INFORMATION SHOWN: Begin

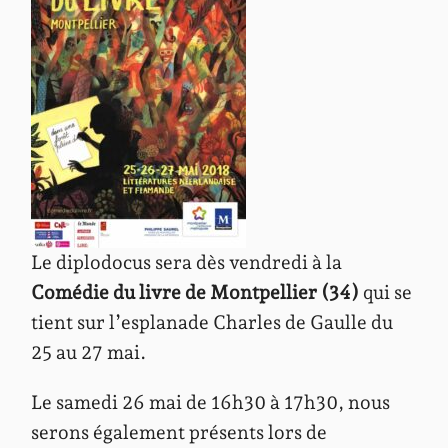
Le diplodocus sera dès vendredi à la
Comédie du livre de Montpellier (34)
qui se
tient sur l’esplanade Charles de Gaulle du
25 au 27 mai.
Le samedi 26 mai de 16h30 à 17h30, nous
serons également présents lors de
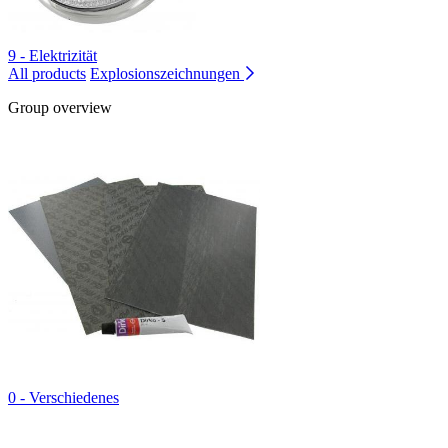
9 - Elektrizität
All products
Explosionszeichnungen
Group overview
0 - Verschiedenes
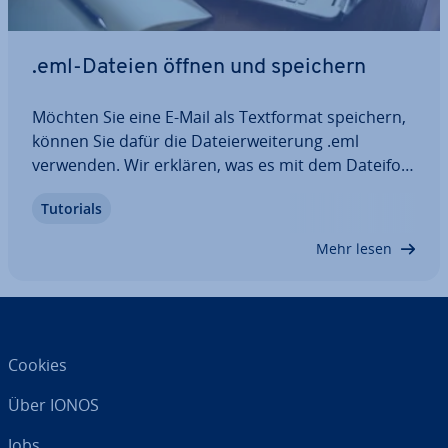
.eml-Dateien öffnen und speichern
Möchten Sie eine E-Mail als Text­for­mat speichern,
können Sie dafür die Da­tei­er­wei­te­rung .eml
verwenden. Wir erklären, was es mit dem Da­tei­for­
mat auf sich hat, welche Vorteile es bietet und
Tutorials
wozu es verwendet wird. Außerdem zeigen wir
Ihnen, mit welchen Pro­gram­men Sie .eml-
Mehr lesen
Dateien…
Cookies
Über IONOS
Jobs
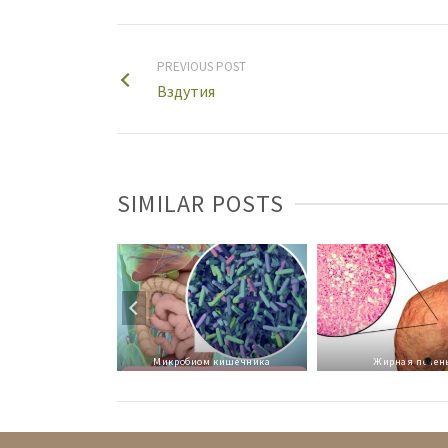
PREVIOUS POST
Вздутия
SIMILAR POSTS
 желудка и общее
доровье
Микробиом кишечника
Жирная печен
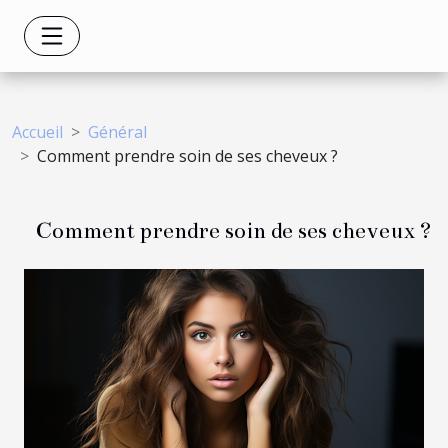
Accueil
Général
Comment prendre soin de ses cheveux ?
Comment prendre soin de ses cheveux ?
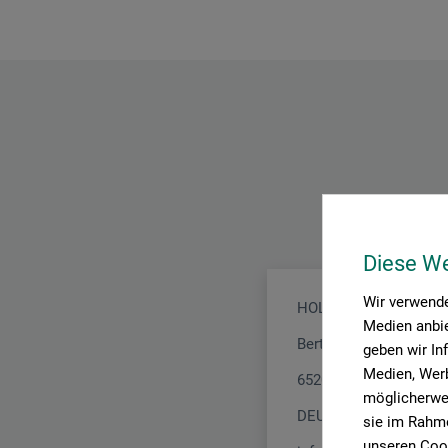
Diese W
Wir verwende
HOLTZ OFFICE SUPP
Medien anbie
Berta-Cramer-Ring 14 -
geben wir In
Medien, Werb
65205 Wiesbaden
möglicherwei
DEUTSCHLAND
sie im Rahme
unseren Cook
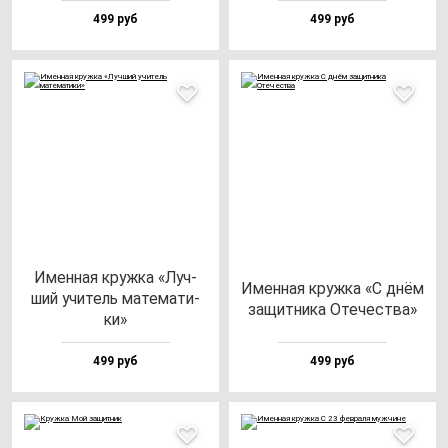
499 руб
499 руб
Имен­ная круж­ка «Луч­
Имен­ная круж­ка «С днём
ший учи­тель ма­те­ма­ти­
за­щит­ни­ка Оте­чес­тва»
ки»
499 руб
499 руб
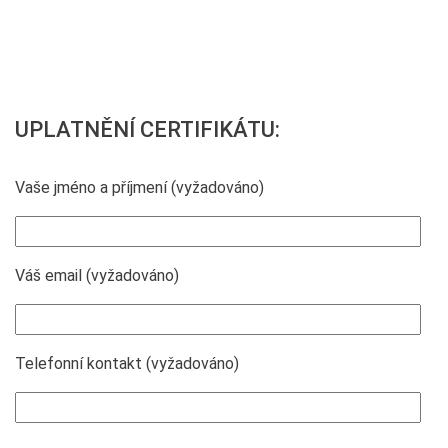
UPLATNĚNÍ CERTIFIKÁTU:
Vaše jméno a příjmení (vyžadováno)
Váš email (vyžadováno)
Telefonní kontakt (vyžadováno)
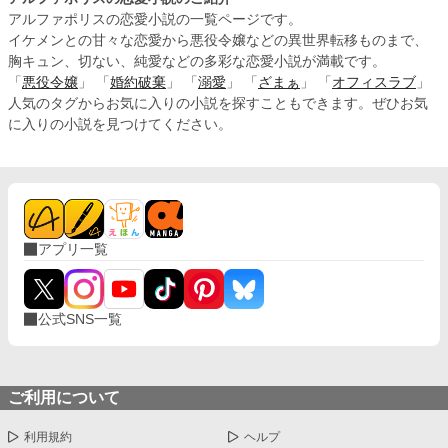
アルファポリスの恋愛小説の一覧ページです。
イケメンとの甘々な恋愛から悪役令嬢などの異世界転移ものまで、
胸キュン、切ない、純愛などの多彩な恋愛小説が満載です。
「
悪役令嬢
」 「
婚約破棄
」 「
溺愛
」 「
ざまぁ
」 「
オフィスラブ
」
人気のタグからお気に入りの小説を探すこともできます。ぜひお気
に入りの小説を見つけてください。
アプリ一覧
公式SNS一覧
ご利用について
利用規約
ヘルプ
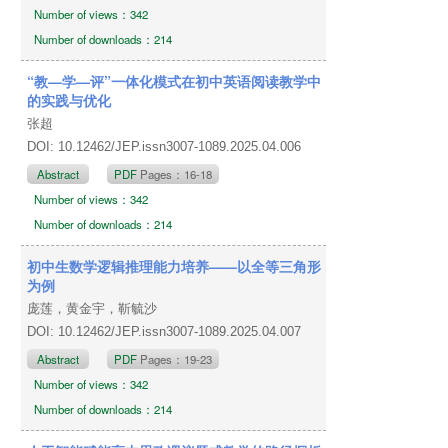
Number of views：342
Number of downloads：214
“教—学—评”一体化模式在初中英语阅读教学中
的实践与优化
张超
DOI: 10.12462/JEP.issn3007-1089.2025.04.006
Abstract
PDF
Pages：16-18
Number of views：342
Number of downloads：214
初中生数学逻辑推理能力培养——以全等三角形
为例
庞莲，黄金宇，靳毓沙
DOI: 10.12462/JEP.issn3007-1089.2025.04.007
Abstract
PDF
Pages：19-23
Number of views：342
Number of downloads：214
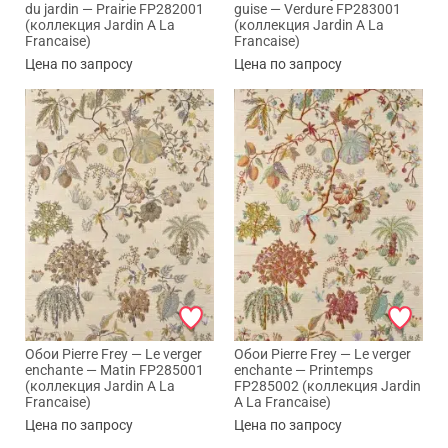
du jardin — Prairie FP282001
guise — Verdure FP283001
(коллекция Jardin A La
(коллекция Jardin A La
Francaise)
Francaise)
Цена по запросу
Цена по запросу
Обои Pierre Frey — Le verger
Обои Pierre Frey — Le verger
enchante — Matin FP285001
enchante — Printemps
(коллекция Jardin A La
FP285002 (коллекция Jardin
Francaise)
A La Francaise)
Цена по запросу
Цена по запросу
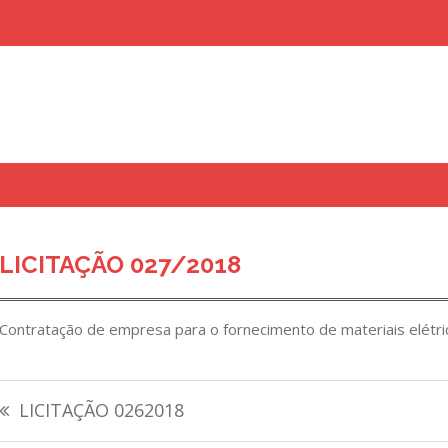
uisar
LICITAÇÃO 027/2018
Contratação de empresa para o fornecimento de materiais elétri
Navegação
LICITAÇÃO 0262018
de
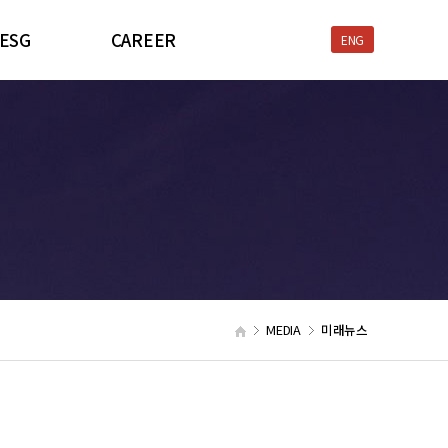
ESG
CAREER
ENG
환경경영
인재상
전보건경영
복리후생
윤리경영
채용프로세스
사회공헌
MEDIA
미래뉴스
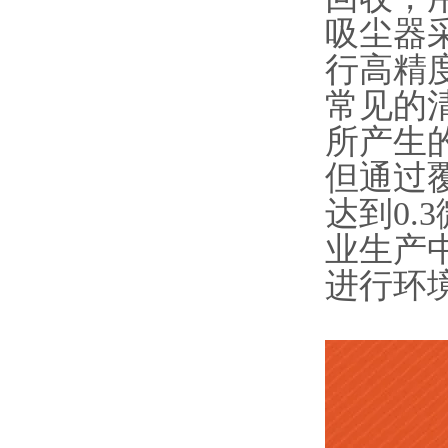
吸尘器
行高精
常见的
所产生
但通过
达到0
业生产
进行环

INFORMATION SHOWN: End

_PROBLEM TO WORK ON_
Output only the number of lines in the data above that include the word "speichern".

_YOUR SOLUTION_
2